Cel soon realizes the job is unlike any other she’s had. There’s an apartment onsite she’s required to live in, she only works in the middle of the night, and she definitely gets the impression that there’s more to the museum than Abayomi and her new boss, Holly Park are letting on. 

And then strange things start happening. Odd noises. Objects moving. Vivid, terrifying dreams of a young woman Cel’s never met, but feels strangely drawn to. A woman who for some reason needs Cel’s help.

As Cel attempts to learn more about her, she begins losing time, misplacing things, passing out–there’s no denying the job is becoming dangerous. But Cel can’t let go of the woman in her dreams. Who is she? Why is she so fixated on Cel? And does Cel have the power to save herself?”

-Synopsis from inside front cover


Cover image from StoryGraph

I always look forward to reading seasonal graphic novels this time of year, and this month I’ll be reviewing witchy ones in particular. I’ll be posting them throughout the month of October.

*light spoilers below*

Archival Quality by Ivy Noelle Weir is a graphic novel I recalled seeing years ago, but only just recently decided to read after a few librarians recommended it to me on Twitter.

The story follows Celeste Walden as she embarks on her new job as an archivist at the the Logan Museum. Celeste recently left her old job after suffering mental health issues and is sensitive to people judging her because of this. She wants to prove herself at this job, but strange things start happening at the museum from day one and Celeste has no idea what to make of it.

Celeste is determined to find out what the woman in her dreams wants and how she can help her, and ultimately herself.
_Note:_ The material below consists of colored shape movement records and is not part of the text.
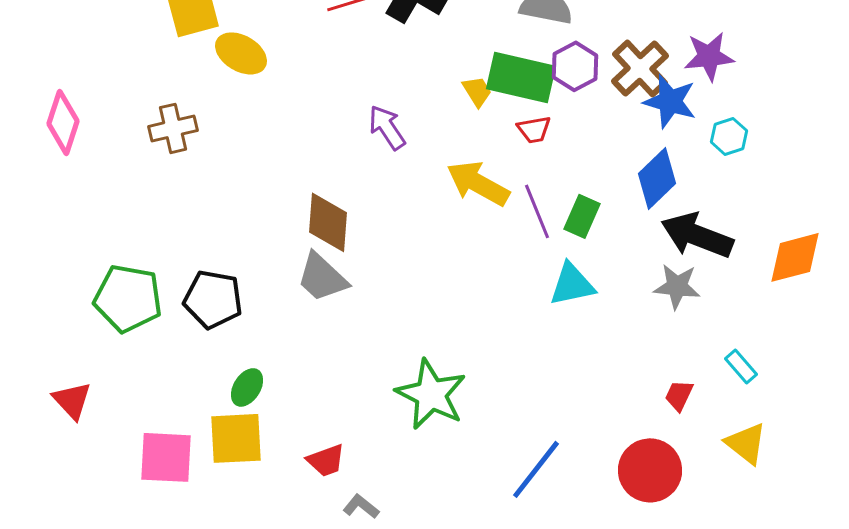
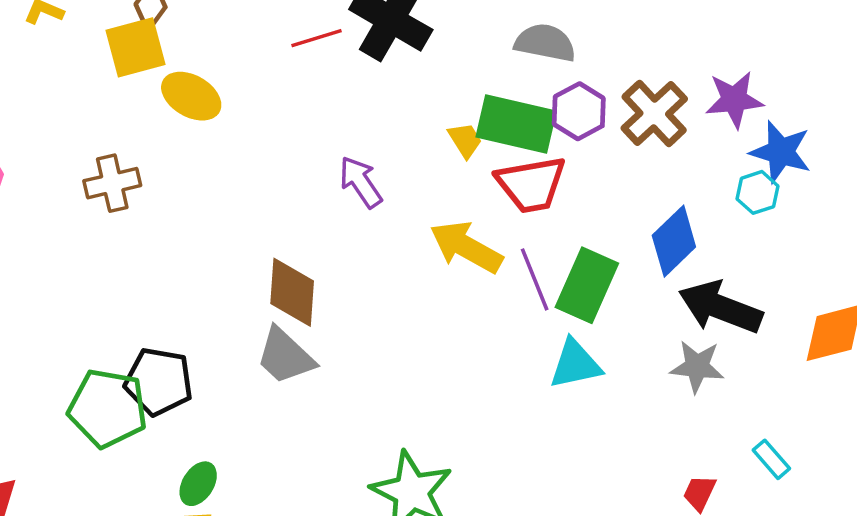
blue star: (670, 101) -> (781, 152), moved
red trapezoid: (534, 129) -> (531, 184), size x1.8
green rectangle: (582, 216) -> (587, 285), size x1.5
green pentagon: (128, 298) -> (108, 408), moved

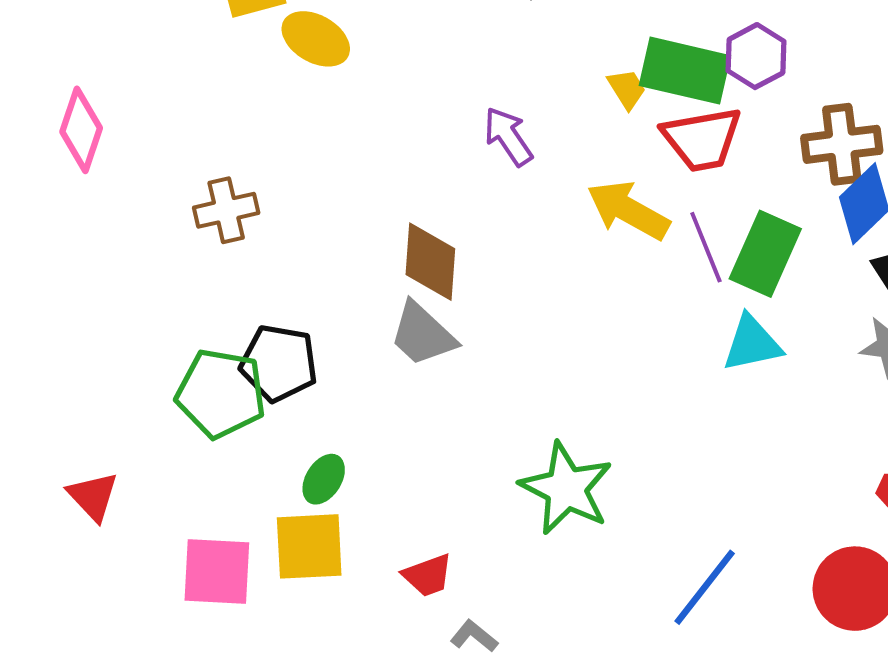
brown cross: (654, 114) -> (842, 144), moved, turned 36
brown cross: (112, 183) -> (226, 210), moved

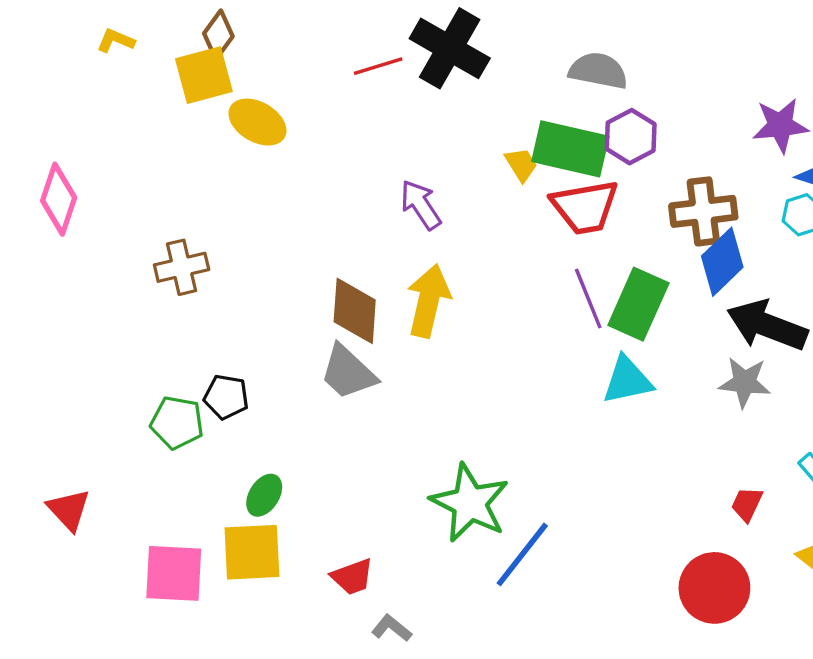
yellow arrow: (628, 210) -> (428, 301), moved, turned 74
black pentagon: (279, 363) -> (226, 397), size x0.7
green pentagon: (221, 393) -> (177, 423), size x0.7
blue line: (705, 587) -> (522, 554), moved

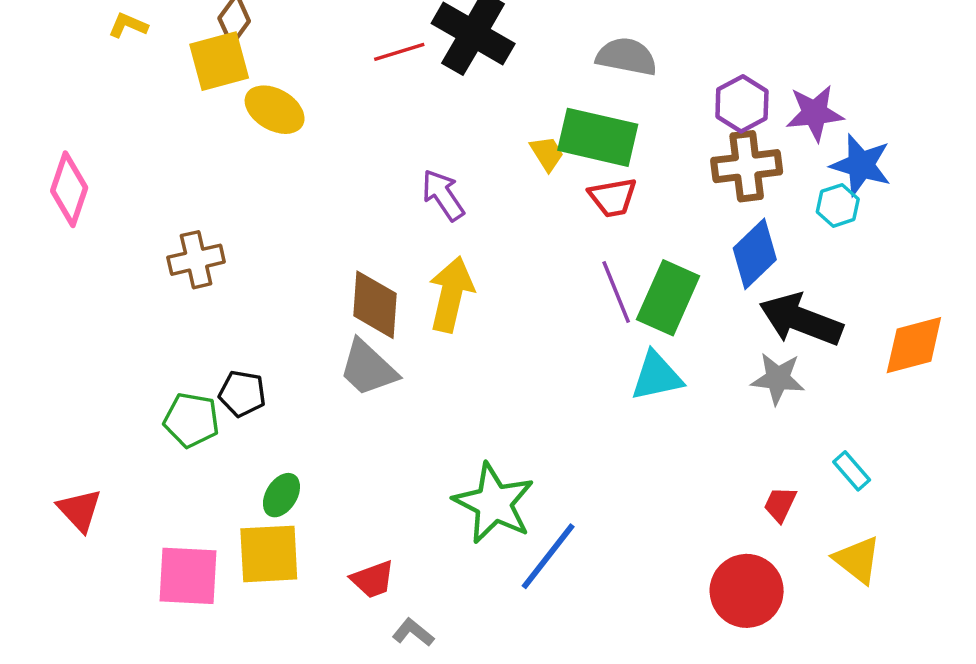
purple hexagon: (631, 137) -> (742, 104), moved
red trapezoid: (585, 207) -> (613, 197), size x0.7
brown cross: (703, 211) -> (747, 166), moved

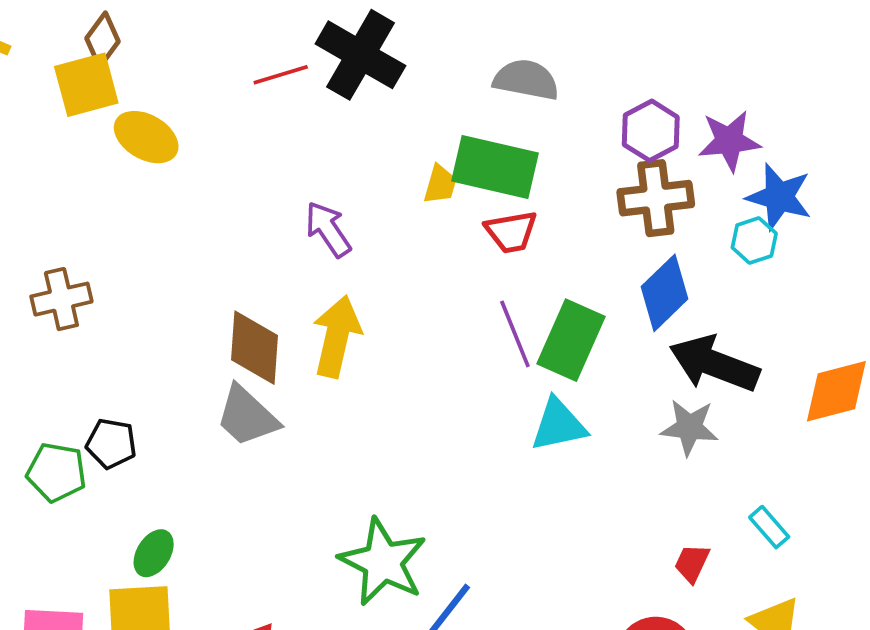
yellow trapezoid: (547, 153) -> (440, 184), turned 48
What follows is a slightly disturbing history of medical practices at the turn of the century, which the Logan Museum is focused on. Celeste uncovers a past darker than she could have ever imagined and vows to do what she can to make things right for the victims.

As a librarian who does archival work and digital preservation, I loved seeing the profession represented in this book! I thought this was a great story for a graphic novel, just the right level of spooky and creepy, and I really enjoyed reading it. The illustrations were vibrant and memorable as well. The author includes a very poignant afterward in which she shares about her own experiences with mental health and working in a similar environment as Celeste does. I wasn’t surprised by this because as I mentioned, it was very realistic to what working in this profession is like.

My library catalogued this book as being for teens, but I thought it was a great adult read as well. If you’re looking for something spooky and intriguing I would definitely recommend this.